Se proprio si desidera parlare di analfabetismo scientifico, crediamo che il fenomeno rinvii all’ incomprensione assai diffusa, tra i  no vax come tra i sì vax,  della riduzione della scienza  a scienza istituzionalizzata, soprattutto quando in mano pubblica.  

Ovviamente, l’intero processo di istituzionalizzazione si accentua e assume un peso determinante nelle fasi emergenza, quando le risposte a breve dello scienziato istituzionalizzato, sono considerate  a torto o ragione  politicamente dirimenti.

Panebianco sostiene  invece che  la politica debba sempre dire l’ultima parola, come se il politico avesse davanti  lo scienziato puro. In realtà, come abbiamo visto, non è così: siamo dinanzi a due realtà istituzionalizzate (politica e scienza)  in contrasto  tra loro,  in cui la verità scientifica è una pura e semplice  risorsa da usare all’interno del conflitto tra amico-nemico e di  rapporto comando-obbedienza tra realtà istituzionali.

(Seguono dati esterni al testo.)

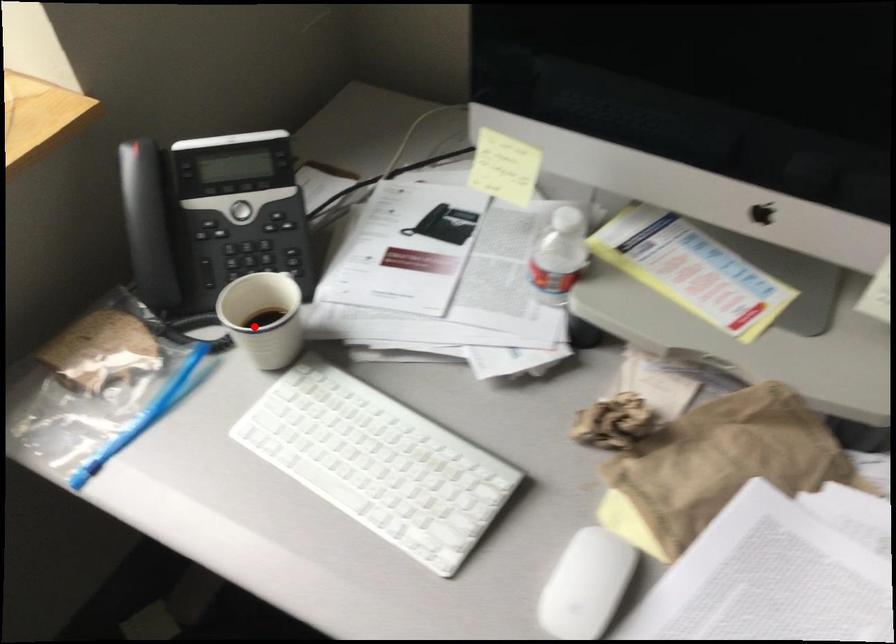
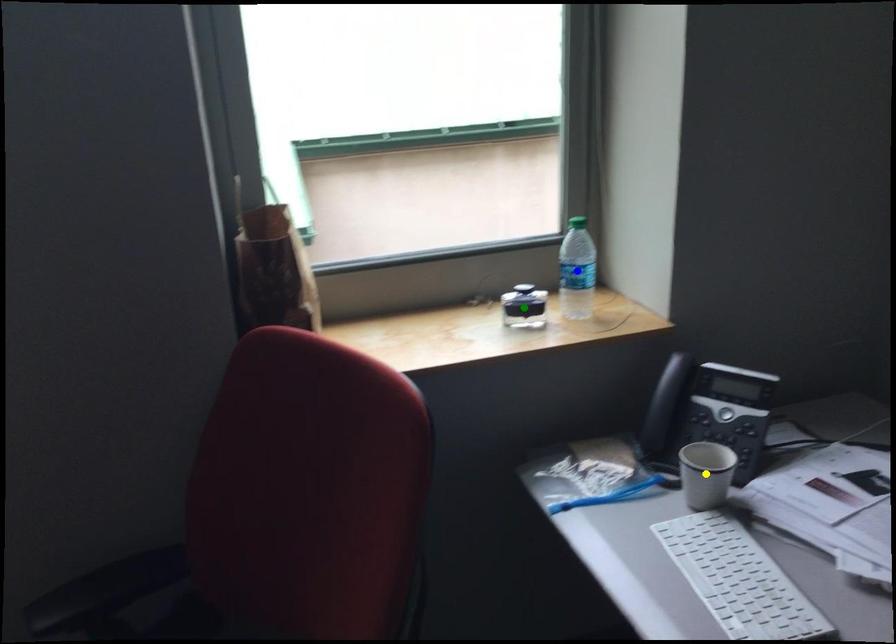
Question: I am providing you with two images of the same scene from different viewpoints. A red point is marked on the first image. You are given multiple points on the second image. Which spot in image 2 lines up with the point in image 1?

Choices:
 (A) blue point
 (B) green point
 (C) yellow point

Answer: (C)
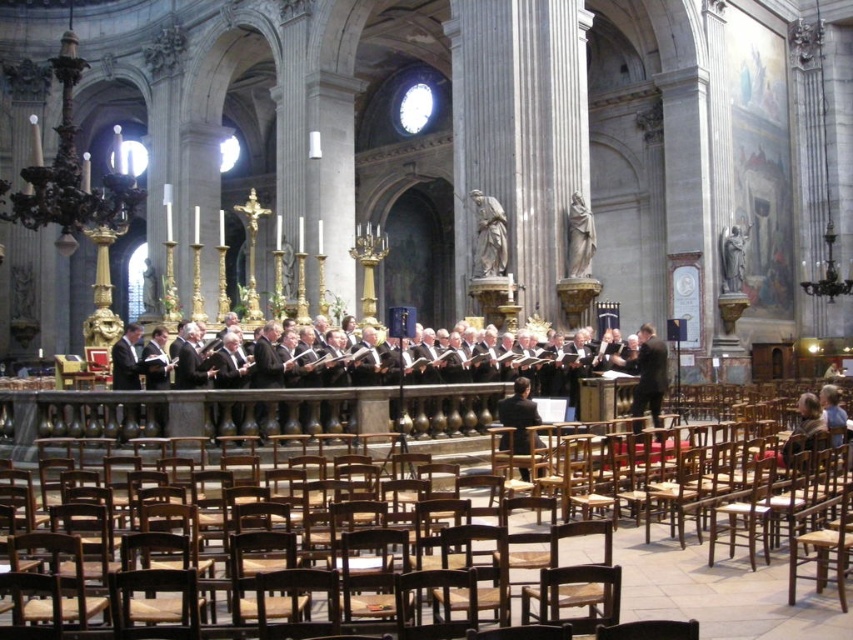
You are standing at the entrance of the cathedral and want to reach the white marble statue at center. There is a wooden chair at center in your path. Can you walk straight ahead without moving the chair?

The wooden chair at center is in front of the white marble statue at center, so you cannot walk straight ahead without moving the wooden chair at center.

You are an event planner arranging seating for a concert in the cathedral. You have a wooden chair at center and a black suit at right. Which object takes up more space in the image?

The wooden chair at center takes up more space in the image because it is bigger than the black suit at right.

You are standing at the entrance of the cathedral and want to sit down. There is a wooden chair at center located at point (718,589). Can you walk directly to it without moving around any obstacles?

Yes, you can walk directly to the wooden chair at center located at point (718,589) because there are no obstacles mentioned in the scene description between your starting position at the entrance and the chair.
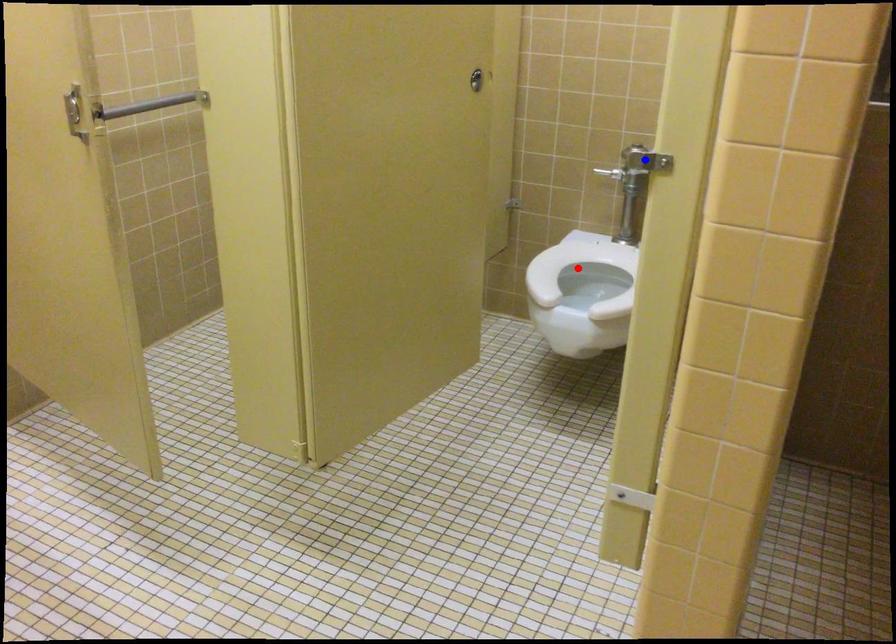
Question: Which of the two points in the image is closer to the camera?

Choices:
 (A) Blue point is closer.
 (B) Red point is closer.

Answer: (A)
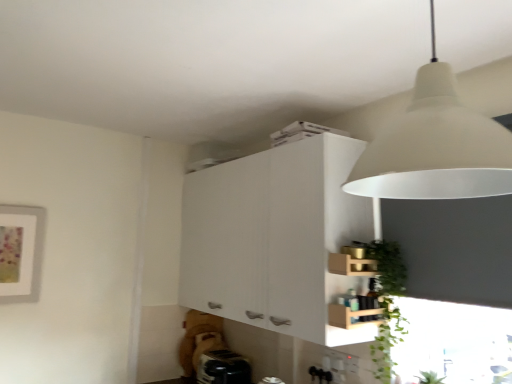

Certo, ci si può rispondere che  l’istituzionalizzazione  della scienza è un fenomeno “normale”   che non va demonizzato, eccetera, eccetera. Il che è  giustissimo, perché l’istituzionalizzazione è  una regolarità metapolitica che rinvia alle forme di ricostituzione del potere nelle diverse sfere sociali, come  pure di burocratizzazione e selezione  delle élite dirigenti nei termini di inserimento nella più larga dinamica movimento-istituzione.

Però,  ecco il punto, perché scomodare la scienza pura, quando, sociologicamente parlando, i fatti dicono  e insegnano altro?